At their final debate in the race for the 4th Berkshire District seat, state Rep. William "Smitty" Pignatelli, D-Lenox, and Green-Rainbow Party candidate Scott Laugenour disagreed on just about everything on Wednesday, including medicinal marijuana, education and even the proper way to end a debate.
About 30 people filled seats set up in Lenox Library for the debate, which lasted just over an hour, during which time the two men sparred on topics presented from a trio of panelists.
"We've actually met twice as much than Romney and Obama," Pignatelli joked, referring to the presidential race between former Massachusetts Gov. Mitt Romney and President Barack Obama.
The debate began on the issue of medicinal marijuana, which will appear as Question Three on next week's ballot.
It's been "the most popular question" in the past, according to Laugenour, who's in favor of it.
"It's not even close to full legalization," he said. "I'm perfectly fine with patients having a consultations and doctors making recommendations. It's really a question for the voters."

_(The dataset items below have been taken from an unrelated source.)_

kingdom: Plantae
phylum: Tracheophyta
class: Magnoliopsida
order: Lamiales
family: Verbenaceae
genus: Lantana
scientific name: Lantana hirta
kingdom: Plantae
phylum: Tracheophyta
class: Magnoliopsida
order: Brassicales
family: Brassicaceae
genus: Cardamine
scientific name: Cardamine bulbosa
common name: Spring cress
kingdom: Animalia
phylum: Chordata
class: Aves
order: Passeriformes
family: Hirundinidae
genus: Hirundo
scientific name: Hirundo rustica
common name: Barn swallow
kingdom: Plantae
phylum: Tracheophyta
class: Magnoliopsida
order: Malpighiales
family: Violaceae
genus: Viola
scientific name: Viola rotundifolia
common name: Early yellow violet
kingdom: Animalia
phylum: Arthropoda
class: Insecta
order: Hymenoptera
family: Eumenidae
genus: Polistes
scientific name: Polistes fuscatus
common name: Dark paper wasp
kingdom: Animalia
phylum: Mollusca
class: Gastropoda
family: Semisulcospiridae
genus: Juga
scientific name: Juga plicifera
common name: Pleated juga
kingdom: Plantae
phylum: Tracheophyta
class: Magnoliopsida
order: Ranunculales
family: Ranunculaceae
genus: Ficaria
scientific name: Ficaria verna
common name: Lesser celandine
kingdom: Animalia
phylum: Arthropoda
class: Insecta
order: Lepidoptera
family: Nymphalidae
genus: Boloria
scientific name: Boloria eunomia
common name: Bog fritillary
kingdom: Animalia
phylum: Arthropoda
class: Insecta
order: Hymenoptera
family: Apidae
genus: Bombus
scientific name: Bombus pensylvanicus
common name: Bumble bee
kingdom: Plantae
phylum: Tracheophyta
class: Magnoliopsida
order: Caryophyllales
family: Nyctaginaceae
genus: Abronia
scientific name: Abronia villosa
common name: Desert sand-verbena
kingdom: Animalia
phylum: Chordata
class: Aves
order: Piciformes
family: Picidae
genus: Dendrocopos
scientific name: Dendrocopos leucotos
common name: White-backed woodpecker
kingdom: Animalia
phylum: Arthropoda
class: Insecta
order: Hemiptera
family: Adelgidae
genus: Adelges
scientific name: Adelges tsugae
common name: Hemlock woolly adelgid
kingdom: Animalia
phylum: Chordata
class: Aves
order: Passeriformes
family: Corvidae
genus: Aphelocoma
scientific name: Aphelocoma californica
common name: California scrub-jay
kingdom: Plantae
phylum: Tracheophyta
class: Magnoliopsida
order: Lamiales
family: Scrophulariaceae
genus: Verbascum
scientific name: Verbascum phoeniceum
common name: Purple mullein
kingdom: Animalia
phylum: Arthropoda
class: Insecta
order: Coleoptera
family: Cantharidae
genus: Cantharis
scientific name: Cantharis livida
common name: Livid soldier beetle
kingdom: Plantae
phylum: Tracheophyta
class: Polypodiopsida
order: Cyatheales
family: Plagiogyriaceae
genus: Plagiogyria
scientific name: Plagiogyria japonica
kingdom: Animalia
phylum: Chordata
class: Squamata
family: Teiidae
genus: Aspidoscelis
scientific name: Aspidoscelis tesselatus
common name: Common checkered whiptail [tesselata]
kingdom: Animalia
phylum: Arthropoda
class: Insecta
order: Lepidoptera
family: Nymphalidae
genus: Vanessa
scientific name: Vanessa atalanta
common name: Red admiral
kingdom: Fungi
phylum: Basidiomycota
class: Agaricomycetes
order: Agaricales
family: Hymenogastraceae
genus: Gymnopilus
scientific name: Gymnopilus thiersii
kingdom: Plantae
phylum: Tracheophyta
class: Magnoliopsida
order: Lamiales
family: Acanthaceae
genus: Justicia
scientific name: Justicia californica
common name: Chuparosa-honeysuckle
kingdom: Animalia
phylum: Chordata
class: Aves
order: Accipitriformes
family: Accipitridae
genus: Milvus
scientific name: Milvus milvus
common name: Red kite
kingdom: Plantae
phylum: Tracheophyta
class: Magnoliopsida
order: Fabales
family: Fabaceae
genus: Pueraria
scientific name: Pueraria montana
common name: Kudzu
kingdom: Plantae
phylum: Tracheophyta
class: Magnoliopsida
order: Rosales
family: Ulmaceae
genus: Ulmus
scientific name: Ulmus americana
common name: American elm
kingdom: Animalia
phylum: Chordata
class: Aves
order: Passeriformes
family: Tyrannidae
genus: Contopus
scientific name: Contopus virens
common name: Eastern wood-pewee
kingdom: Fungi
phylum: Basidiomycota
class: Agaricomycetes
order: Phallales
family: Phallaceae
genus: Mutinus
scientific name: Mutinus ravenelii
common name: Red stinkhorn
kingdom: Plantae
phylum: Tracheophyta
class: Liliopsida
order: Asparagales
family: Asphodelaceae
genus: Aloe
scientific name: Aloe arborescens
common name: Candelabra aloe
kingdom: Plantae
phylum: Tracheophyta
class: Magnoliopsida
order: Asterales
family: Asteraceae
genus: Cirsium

Pignatelli, who opposes the measure, called it "very poorly written." He said he considers marijuana a "gateway drug," and that medicinal marijuana "sends the wrong message."
"There's a lot of very am biguous language, and some loopholes I'm worried about.
Pignatelli called upon his credentials as a representative during the discussion of infrastructure problems.
He said that there have been some good investments made to Berkshire roads and bridges.
"My track record speaks for itself, especially in Lenox," Pignatelli said. "We're starting to make good investments, but after the new year we'll start making some serious transportation investments."
Laugenour's definition of infrastructure was a bit more broad, saying a community built from "healthy, educated people that are enterprising" will inherently build a stronger infrastructure.
The most heated exchanges came from Laugenour's accusations of Pignatelli, and Pignatelli strongly defending himself. Pignatelli said it was "embarrassing" to have to defend himself from an accusation about taking away collective bargaining rights from people in the Berkshires.
"We didn't take anyone's collective bargaining rights away," Pignatelli said. "All we hear from town managers and selectmen is,
‘give us the tools we need in our chest.' "
Areas that saw some room for agreement was education and small businesses.
"If we're not investing into educating, then we're not cultivating investments to build our company," Laugenour said.
When topics turned to Housatonic cleanup and natural resources, it took up the last 20 minutes of the debate, yielding mostly agreement. Both are against the wind siting bill.
The debate continued to run late after Pignatelli closed the debate on points about his support of gay marriage and Laugenour's lack of correspondence, and Laugenour pushed for one last opportunity to speak.